Peyton Manning, David Kinneman, and Jack Skellington Walked Into a Bar

I love statistics. When I was growing up I had a borderline obsession with memorizing my favorite player's NFL stats. At one point I could have told you Peyton Manning and Marvin Harrison’s touchdown count, passing yardage, and receiving yardage for every season they played together for the Indianapolis Colts. 

In 2013 I was sitting in chapel at Point Loma Nazarene University to hear a guy named David Kinneman speak about church trends. David’s a brilliant researcher and speaker; he leads a company called the Barna Group. The purpose of his organization is to do research and gather knowledge to navigate a changing world. His topic that day was “why millennials are leaving the church.” You can read a snapshot of his research findings here: ( David spoke about church trends, what millennials desire in church, and what the Church has missed in incorporating this generation.

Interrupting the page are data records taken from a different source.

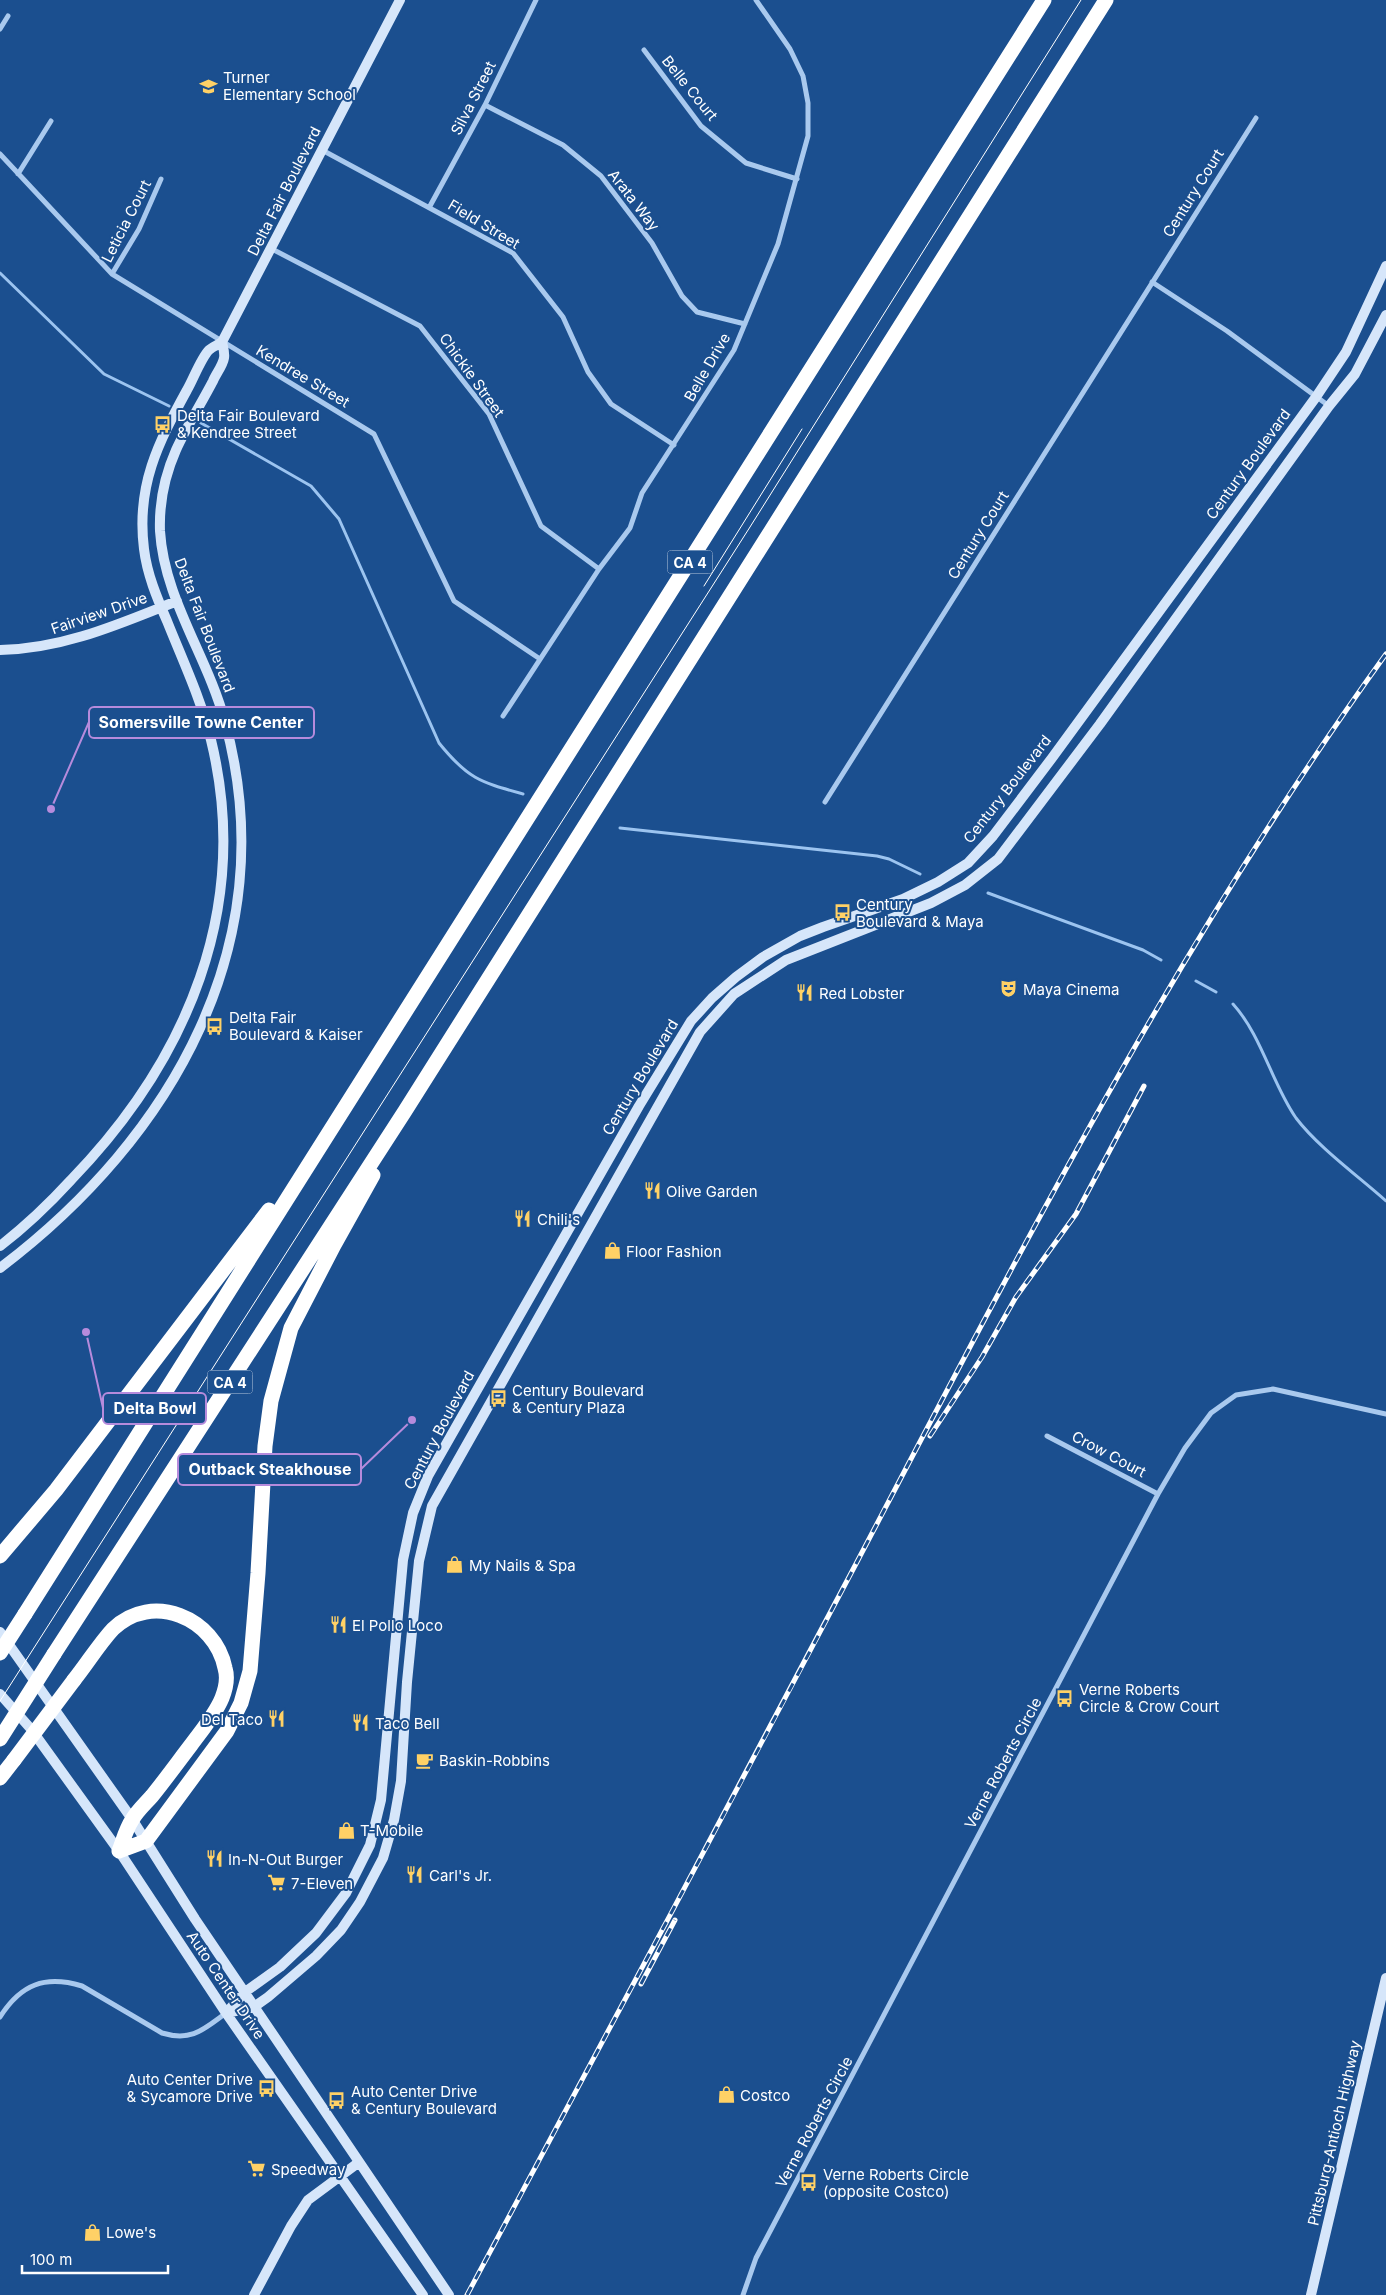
<svg xmlns="http://www.w3.org/2000/svg" width="1386" height="2295" viewBox="0 0 1386 2295" font-family="Inter,sans-serif">
  <style>
    .lines { fill: none; stroke-linecap: round; stroke-linejoin: round }
    .stream { stroke: #9cc4f0; stroke-width: 3 }
    .street { stroke: #a9c9ee; stroke-width: 5 }
    .secondary { stroke: #d6e6fa; stroke-width: 10 }
    .highway { stroke: #fff; stroke-width: 15 }
    .tram { stroke: #fff; stroke-width: 1 }
    .rail-casing { stroke: #fff; stroke-width: 5 }
    .rail { stroke: #1b4f8f; stroke-width: 3; stroke-dasharray: 9; stroke-linecap: butt }
    .highway-bridge { stroke: #fff; stroke-width: 15 }
    .labels { text-anchor: middle; dominant-baseline: central; stroke-width: 4; stroke-linejoin: round; paint-order: stroke }
    .shield { fill: #1b4f8f; stroke: #bbcadd; stroke-width: 1 }
    .shield-label { font-size: 14px; font-weight: bold; fill: #fff }
    .poi-label { font-size: 15px; fill: #fff; stroke: #1b4f8f; text-anchor: start }
    .street-label { font-size: 15px; fill: #fff; stroke: #1b4f8f }
    .leader { fill: none; stroke: #b68bdc; stroke-width: 2 }
    .callout-dot { fill: #b68bdc; stroke: #1b4f8f; stroke-width: 2 }
    .callout { fill: #1b4f8f; stroke: #b68bdc; stroke-width: 2 }
    .callout-label { font-size: 16px; text-anchor: middle; font-weight: bold; fill: #fff }
  </style>
  <rect width="100%" height="100%" fill="#1b4f8f"/>
  <g class="lines">
    <path class="stream" d="M0,273l104,101 65,32
      M201,423l110,63 28,33 100,224c29,36 41,39 84,51
      M620,828l257,28 12,3 31,15
      M988,893l155,57 18,10
      M1196,981l20,11
      M1233,1004c29,32 39,80 63,114 22,29 62,58 90,83"/>
    <path class="street" d="M0,29l8,-13
      M644,50l57,76 45,37 51,16
      M485,105l78,40 38,31 51,67 30,53 15,16 48,12
      M322,150l191,103 50,64 25,55 23,32 63,41
      M0,154l112,120 262,160 80,167 86,58
      M18,174l33,-53
      M430,206l55,-101 51,-105
      M272,249l148,77 69,88 52,112 58,43
      M112,274l27,-45 22,-50
      M1152,282l75,49 102,75
      M503,716l96,-147 31,-41 12,-35 92,-143 44,-106 30,-108v-33l-5,-27 -13,-27 -34,-49
      M825,802l431,-684
      M1047,1436l111,58
      M0,2017c21,-33 45,-42 82,-31l80,47c30,9 42,-4 64,-20
      M743,2295l13,-37 402,-764 27,-46 26,-35 25,-18 37,-6 113,25"/>
    <path class="secondary" d="M0,650c63,-1 119,-26 177,-49
      M0,1246c26,-20 49,-42 71,-66 116,-120 181,-272 140,-440 -10,-41 -28,-79 -44,-119 -10,-23 -20,-47 -23,-72 -8,-63 14,-106 43,-159 6,-10 14,-32 22,-40 3,-3 9,-5 13,-8l178,-342
      M0,1268c173,-131 285,-326 225,-546 -17,-65 -61,-123 -65,-191 -1,-28 5,-56 16,-81 11,-24 25,-46 37,-69 3,-7 10,-16 11,-23 1,-5 -1,-11 -2,-16
      M0,1632l132,187 63,100 254,376
      M0,1694l31,35 88,122 107,162 197,282
      M226,2013l19,-21 35,-25 36,-34 30,-40 24,-48 11,-45 22,-240 10,-47 15,-37 211,-370 52,-85 21,-23 24,-21 27,-20 37,-21 23,-9 80,-28 35,-17 30,-19 25,-27 59,-78 264,-361 30,-45 40,-86
      M226,2013l28,-6 14,-10 48,-41 25,-26 19,-28 23,-44 11,-38 7,-39 6,-99 12,-121 13,-55 268,-474 34,-38 52,-34 145,-57 34,-18 33,-26 102,-135 229,-318 26,-32 31,-59
      M254,2295l37,-69 17,-26 50,-37
      M1311,2295l75,-317"/>
    <path class="highway" d="M0,1556l56,-66 213,-280
      M25,1614l1019,-1614
      M54,1654l351,-543 701,-1111
      M74,1680c13,-16 25,-36 39,-51 39,-38 102,-11 112,39 3,10 1,20 -3,30 -7,17 -20,32 -31,47 -13,17 -26,35 -39,51 -7,8 -15,15 -20,24 -6,9 -9,21 -13,31
      M0,1778l14,-18
      M119,1851l27,-10 81,-110 14,-28 9,-32 8,-98 7,-127 6,-45 20,-73 43,-83 39,-70"/>
    <path class="tram" d="M704,586l98,-157
      M0,1701l750,-1174 331,-527"/>
    <defs>
      <path id="rail" d="M930,1436l52,-79 34,-60 60,-83 68,-128
        M641,1984l34,-64
        M467,2295c131,-245 262,-489 391,-735 162,-309 323,-622 528,-906"/>
    </defs>
    <use href="#rail" class="rail-casing"/>
    <use href="#rail" class="rail"/>
    <path class="highway-bridge" d="M0,1653l25,-39
      M0,1739l54,-85
      M14,1760l60,-80"/>
  </g>
  <defs>
    <symbol id="school-bare" viewBox="-9 -9 18 18"><path d="M0-5L7-2L0 1L-7-2ZM-4 1L0 2.5L4 1V4Q0 6-4 4Z" fill="#ffd166" stroke="#1b4f8f" stroke-width="2.5" paint-order="stroke"/></symbol>
    <symbol id="bus-bare" viewBox="-9 -9 18 18"><path d="M-5-6H5V4H4V6H2V4H-2V6H-4V4H-5ZM-3.5-4V0h7V-4ZM-3.5 1.2v1.5H-2V1.2ZM2 1.2v1.5H3.5V1.2Z" fill="#ffd166" stroke="#1b4f8f" stroke-width="2.5" paint-order="stroke"/></symbol>
    <symbol id="theatre-bare" viewBox="-9 -9 18 18"><path d="M-5-5.5Q0-4 5-5.5V0Q5 5 0 6Q-5 5-5 0ZM-3.3-2.5H-1v1.5H-3.3ZM1-2.5H3.3v1.5H1ZM-2.8 1Q0 5.5 2.8 1Z" fill="#ffd166" stroke="#1b4f8f" stroke-width="2.5" paint-order="stroke"/></symbol>
    <symbol id="restaurant-bare" viewBox="-9 -9 18 18"><path d="M-5-6h1v4h1v-4h1v4h1v-4h1v5L-1.5 .5V6h-2V.5L-5-1ZM5-6V6H3V1.5H1.5Q1.5-4 5-6Z" fill="#ffd166" stroke="#1b4f8f" stroke-width="2.5" paint-order="stroke"/></symbol>
    <symbol id="shop-bare" viewBox="-9 -9 18 18"><path d="M-5-2.5h2.3a2.7 3.5 0 0 1 5.4 0H5L5.5 6h-11ZM-1.5-2.5h3a1.5 2.3 0 0 0-3 0Z" fill="#ffd166" stroke="#1b4f8f" stroke-width="2.5" paint-order="stroke"/></symbol>
    <symbol id="cafe-bare" viewBox="-9 -9 18 18"><path d="M-5.5-4.5H6V0H3Q3 3.5 0 3.5H-2.5Q-5.5 3.5-5.5 0ZM3-3.2v2h1.7v-2ZM-6 4.5H4V6H-6Z" fill="#ffd166" stroke="#1b4f8f" stroke-width="2.5" paint-order="stroke"/></symbol>
    <symbol id="supermarket-bare" viewBox="-9 -9 18 18"><path d="M-6-5.5h2.5l.6 2H6L4.5 2H-2.5L-4.4-4H-6ZM-1.5 3.2a1.3 1.3 0 1 0 .1 0ZM3 3.2a1.3 1.3 0 1 0 .1 0Z" fill="#ffd166" stroke="#1b4f8f" stroke-width="2.5" paint-order="stroke"/></symbol>
  </defs>
  <g fill-rule="evenodd">
    <use href="#school-bare" x="196" y="74" width="25" height="25"/>
    <use href="#bus-bare" x="150" y="412" width="25" height="25"/>
    <use href="#bus-bare" x="830" y="900" width="25" height="25"/>
    <use href="#theatre-bare" x="996" y="976" width="25" height="25"/>
    <use href="#restaurant-bare" x="792" y="980" width="25" height="25"/>
    <use href="#bus-bare" x="202" y="1014" width="25" height="25"/>
    <use href="#restaurant-bare" x="640" y="1178" width="25" height="25"/>
    <use href="#restaurant-bare" x="510" y="1206" width="25" height="25"/>
    <use href="#shop-bare" x="600" y="1238" width="25" height="25"/>
    <use href="#bus-bare" x="486" y="1386" width="25" height="25"/>
    <use href="#shop-bare" x="442" y="1552" width="25" height="25"/>
    <use href="#restaurant-bare" x="326" y="1612" width="25" height="25"/>
    <use href="#bus-bare" x="1052" y="1686" width="25" height="25"/>
    <use href="#restaurant-bare" x="264" y="1706" width="25" height="25"/>
    <use href="#restaurant-bare" x="348" y="1710" width="25" height="25"/>
    <use href="#cafe-bare" x="412" y="1748" width="25" height="25"/>
    <use href="#shop-bare" x="334" y="1818" width="25" height="25"/>
    <use href="#restaurant-bare" x="202" y="1846" width="25" height="25"/>
    <use href="#restaurant-bare" x="402" y="1862" width="25" height="25"/>
    <use href="#supermarket-bare" x="264" y="1870" width="25" height="25"/>
    <use href="#bus-bare" x="254" y="2076" width="25" height="25"/>
    <use href="#shop-bare" x="714" y="2082" width="25" height="25"/>
    <use href="#bus-bare" x="324" y="2088" width="25" height="25"/>
    <use href="#supermarket-bare" x="244" y="2156" width="25" height="25"/>
    <use href="#bus-bare" x="796" y="2170" width="25" height="25"/>
    <use href="#shop-bare" x="80" y="2220" width="25" height="25"/>
  </g>
  <g class="labels">
    <g class="shield">
      <rect x="667.5" y="550.5" width="45" height="23" rx="4"/>
      <rect x="207.5" y="1370.5" width="45" height="23" rx="4"/>
    </g>
    <g class="shield-label">
      <text x="690" y="562">CA 4</text>
      <text x="230" y="1382">CA 4</text>
    </g>
    <g class="poi-label">
      <text x="223" y="77">Turner<tspan x="223" dy="17">Elementary School</tspan></text>
      <text x="177" y="415">Delta Fair Boulevard<tspan x="177" dy="17">&amp; Kendree Street</tspan></text>
      <text x="856" y="904">Century<tspan x="856" dy="17">Boulevard &amp; Maya</tspan></text>
      <text x="1023" y="989">Maya Cinema</text>
      <text x="819" y="993">Red Lobster</text>
      <text x="229" y="1017">Delta Fair<tspan x="229" dy="17">Boulevard &amp; Kaiser</tspan></text>
      <text x="666" y="1191">Olive Garden</text>
      <text x="537" y="1219">Chili's</text>
      <text x="626" y="1251">Floor Fashion</text>
      <text x="512" y="1390">Century Boulevard<tspan x="512" dy="17">&amp; Century Plaza</tspan></text>
      <text x="469" y="1565">My Nails &amp; Spa</text>
      <text x="352" y="1625">El Pollo Loco</text>
      <text x="1079" y="1689">Verne Roberts<tspan x="1079" dy="17">Circle &amp; Crow Court</tspan></text>
      <text x="263" y="1719" text-anchor="end">Del Taco</text>
      <text x="375" y="1723">Taco Bell</text>
      <text x="439" y="1760">Baskin-Robbins</text>
      <text x="360" y="1830">T-Mobile</text>
      <text x="228" y="1859">In-N-Out Burger</text>
      <text x="429" y="1875">Carl's Jr.</text>
      <text x="291" y="1883">7-Eleven</text>
      <text x="253" y="2079" text-anchor="end">Auto Center Drive<tspan x="253" dy="17">&amp; Sycamore Drive</tspan></text>
      <text x="351" y="2091">Auto Center Drive<tspan x="351" dy="17">&amp; Century Boulevard</tspan></text>
      <text x="740" y="2095">Costco</text>
      <text x="271" y="2169">Speedway</text>
      <text x="823" y="2174">Verne Roberts Circle<tspan x="823" dy="17">(opposite Costco)</tspan></text>
      <text x="106" y="2232">Lowe's</text>
    </g>
    <g class="street-label">
      <text transform="translate(690 88) rotate(51)">Belle Court</text>
      <text transform="translate(473 98) rotate(-63)">Silva Street</text>
      <text transform="translate(284 191) rotate(-63)">Delta Fair Boulevard</text>
      <text transform="translate(1193 193) rotate(-58)">Century Court</text>
      <text transform="translate(634 200) rotate(52)">Arata Way</text>
      <text transform="translate(126 221) rotate(-63)">Leticia Court</text>
      <text transform="translate(484 224) rotate(31)">Field Street</text>
      <text transform="translate(707 367) rotate(-60)">Belle Drive</text>
      <text transform="translate(472 375) rotate(54)">Chickie Street</text>
      <text transform="translate(303 376) rotate(31)">Kendree Street</text>
      <text transform="translate(1248 464) rotate(-54)">Century Boulevard</text>
      <text transform="translate(978 535) rotate(-58)">Century Court</text>
      <text transform="translate(99 613) rotate(-19)">Fairview Drive</text>
      <text transform="translate(205 625) rotate(69)">Delta Fair Boulevard</text>
      <text transform="translate(1007 789) rotate(-52)">Century Boulevard</text>
      <text transform="translate(640 1077) rotate(-59)">Century Boulevard</text>
      <text transform="translate(439 1430) rotate(-62)">Century Boulevard</text>
      <text transform="translate(1109 1454) rotate(28)">Crow Court</text>
      <text transform="translate(1003 1763) rotate(-62)">Verne Roberts Circle</text>
      <text transform="translate(226 1985) rotate(56)">Auto Center Drive</text>
      <text transform="translate(814 2122) rotate(-62)">Verne Roberts Circle</text>
      <text transform="translate(1334 2133) rotate(-77)">Pittsburg-Antioch Highway</text>
    </g>
  </g>
  <path class="leader" d="M51 809L89 722M86 1332L103 1408M412 1420L361 1469"/>
  <g class="callout-dot">
    <circle cx="51" cy="809" r="5"/>
    <circle cx="86" cy="1332" r="5"/>
    <circle cx="412" cy="1420" r="5"/>
  </g>
  <g class="callout">
    <rect x="89" y="707" width="225" height="31" rx="5"/>
    <rect x="103" y="1393" width="103" height="31" rx="5"/>
    <rect x="178" y="1454" width="183" height="31" rx="5"/>
  </g>
  <g class="callout-label">
    <text x="201" y="728">Somersville Towne Center</text>
    <text x="155" y="1414">Delta Bowl</text>
    <text x="270" y="1475">Outback Steakhouse</text>
  </g>
  <path d="M22 2265v8h146v-8" fill="none" stroke="#ffffff" stroke-width="2.5"/>
  <text x="30" y="2265" font-size="15" fill="#ffffff" stroke="#1b4f8f" stroke-width="4" paint-order="stroke">100 m</text>
</svg>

In the last few years there has been a lot of research and writing on how churches can engage with millennials. Some of the best resources have come out of The Fuller Youth Institute and The Barna Group. 

The broad point of the leading research is that the Church is shifting and, in many ways, declining numerically. 

There is truth to the research. As with any generational change, the Church is changing. Millennials want different things in church and have different core values as a generation.

Numbers don’t lie but they don’t tell the whole story.

As we move forward and more millenial-aged people are stepping into leadership we have to ask: are we accepting the present status quo - thereby resigning ourselves to manage decline of the Church, or are we going to work for a future that’s better than the research paints?

There are some who would like to say that this is a “millennial thing.” Those same voices would say that we are an over-saturated, entitled, and idealistic bunch. 

At the risk of sounding evasive I argue that it’s not a generational problem. It’s a family problem. Our ancestral generational sin is that we have allowed church to defined by our consumption rather than our participation. 

This is really about identity. 

In a lot of ways we are like the Israelites - they had been told who they were - the people of God, but for forty years were wandering in the wilderness struggling to live into their identity and reach the promised land. 

We know who we are. The Church is the bride of Christ, partners with God in the renewal of all things, and messengers of reconciliation. 

Despite our knowledge of who we are we often miss the point. We consume information so frequently through podcasts, blogs, and tweet-able sermons that we have forgotten how to participate. 

When we participate in church rather than consume church, we are living into our identity - we are being who God made us to be as apprentices of Jesus in the world. 

Another way to think of this is the movie Nightmare Before Christmas (tip of the hat toDr. John Wright - Bib. Theo. was still the best class I’ve taken). In the movie, Jack Skellington is the leader of Halloweentown - a place dedicated to all things ghosts, ghouls, and goons. Halloweentown, as a community, tells a crystal clear narrative of Halloween. Jack Skellington has created an environment where every resident is an active participant in making Halloweentown what it is.

For Jack’s friends, Halloween is their lifestyle, not a Holiday that they show up for. 

Does that sound anything like the Church? 

We, as the Church, are participants and image bearers in the story of God in the world. We are invited into active participation that leads to the flourishing of other image bearers and the renewal of all things. This means using our time, talent, power, and privilege to partner with God in the ongoing work of creation in the World. 

Is that how you think about Church? As a place, or as a narrative you participate in with your life? 

As our generation moves forward we must recognize that we need the Church. The Church also needs you - not to show up to an event, but to participate with your life.